::: Data for this exercise
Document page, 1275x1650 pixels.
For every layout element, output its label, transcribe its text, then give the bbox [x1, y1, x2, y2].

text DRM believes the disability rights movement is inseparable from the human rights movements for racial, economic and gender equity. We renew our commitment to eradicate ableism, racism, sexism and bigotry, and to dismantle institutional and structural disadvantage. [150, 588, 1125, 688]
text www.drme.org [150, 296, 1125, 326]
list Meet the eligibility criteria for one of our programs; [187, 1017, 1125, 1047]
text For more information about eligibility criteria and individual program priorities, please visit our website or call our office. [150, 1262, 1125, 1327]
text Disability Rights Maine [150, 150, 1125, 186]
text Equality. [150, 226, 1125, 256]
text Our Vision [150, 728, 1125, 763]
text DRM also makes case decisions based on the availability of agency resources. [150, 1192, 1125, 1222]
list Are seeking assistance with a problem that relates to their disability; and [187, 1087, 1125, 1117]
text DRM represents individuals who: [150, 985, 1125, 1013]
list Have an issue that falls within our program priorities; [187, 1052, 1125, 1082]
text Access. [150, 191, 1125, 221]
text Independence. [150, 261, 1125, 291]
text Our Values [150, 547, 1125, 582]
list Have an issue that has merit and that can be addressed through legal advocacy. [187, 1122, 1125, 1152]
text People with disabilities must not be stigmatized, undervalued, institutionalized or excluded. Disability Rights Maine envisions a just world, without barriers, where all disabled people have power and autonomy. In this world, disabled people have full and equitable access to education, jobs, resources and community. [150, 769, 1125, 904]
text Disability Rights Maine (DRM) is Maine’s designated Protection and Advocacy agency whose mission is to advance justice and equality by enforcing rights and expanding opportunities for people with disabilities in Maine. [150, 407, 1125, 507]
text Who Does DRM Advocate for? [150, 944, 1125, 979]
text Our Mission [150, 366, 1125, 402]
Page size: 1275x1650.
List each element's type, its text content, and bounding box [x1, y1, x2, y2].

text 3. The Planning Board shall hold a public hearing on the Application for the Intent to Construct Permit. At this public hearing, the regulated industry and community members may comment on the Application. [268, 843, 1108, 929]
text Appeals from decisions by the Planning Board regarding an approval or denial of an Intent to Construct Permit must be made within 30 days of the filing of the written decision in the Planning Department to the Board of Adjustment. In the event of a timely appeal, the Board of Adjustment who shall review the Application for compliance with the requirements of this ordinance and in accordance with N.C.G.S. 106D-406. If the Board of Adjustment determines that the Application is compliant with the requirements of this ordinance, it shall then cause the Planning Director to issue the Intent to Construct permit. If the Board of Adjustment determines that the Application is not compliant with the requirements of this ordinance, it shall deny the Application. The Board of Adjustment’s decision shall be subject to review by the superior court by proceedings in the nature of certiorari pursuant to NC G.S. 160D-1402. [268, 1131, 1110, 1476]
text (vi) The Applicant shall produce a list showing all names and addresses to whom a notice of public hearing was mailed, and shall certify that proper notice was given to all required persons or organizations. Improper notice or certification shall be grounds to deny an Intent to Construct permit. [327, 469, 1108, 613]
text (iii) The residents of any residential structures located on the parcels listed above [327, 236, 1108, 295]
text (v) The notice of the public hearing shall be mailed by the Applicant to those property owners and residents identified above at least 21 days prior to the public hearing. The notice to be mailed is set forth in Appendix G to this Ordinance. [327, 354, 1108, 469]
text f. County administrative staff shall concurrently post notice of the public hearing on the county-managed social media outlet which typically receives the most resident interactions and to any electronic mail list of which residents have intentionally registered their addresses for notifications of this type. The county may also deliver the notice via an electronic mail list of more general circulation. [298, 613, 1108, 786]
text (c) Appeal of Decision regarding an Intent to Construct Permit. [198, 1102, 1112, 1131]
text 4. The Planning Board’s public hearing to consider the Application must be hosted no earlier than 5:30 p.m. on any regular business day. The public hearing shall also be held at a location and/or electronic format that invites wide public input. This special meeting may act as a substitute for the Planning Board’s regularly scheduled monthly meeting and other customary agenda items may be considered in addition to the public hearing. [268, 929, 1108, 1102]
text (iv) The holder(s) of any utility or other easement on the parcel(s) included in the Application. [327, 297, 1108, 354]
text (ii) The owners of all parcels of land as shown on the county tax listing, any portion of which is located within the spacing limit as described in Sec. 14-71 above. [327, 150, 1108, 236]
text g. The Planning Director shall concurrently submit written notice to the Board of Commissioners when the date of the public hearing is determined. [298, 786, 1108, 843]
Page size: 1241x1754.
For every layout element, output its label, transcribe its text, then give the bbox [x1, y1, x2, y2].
::::::
▶ **Task to complete**:
Count every line of the entries that includes "Applicant", and say the number alone.

▶ **Result**:
2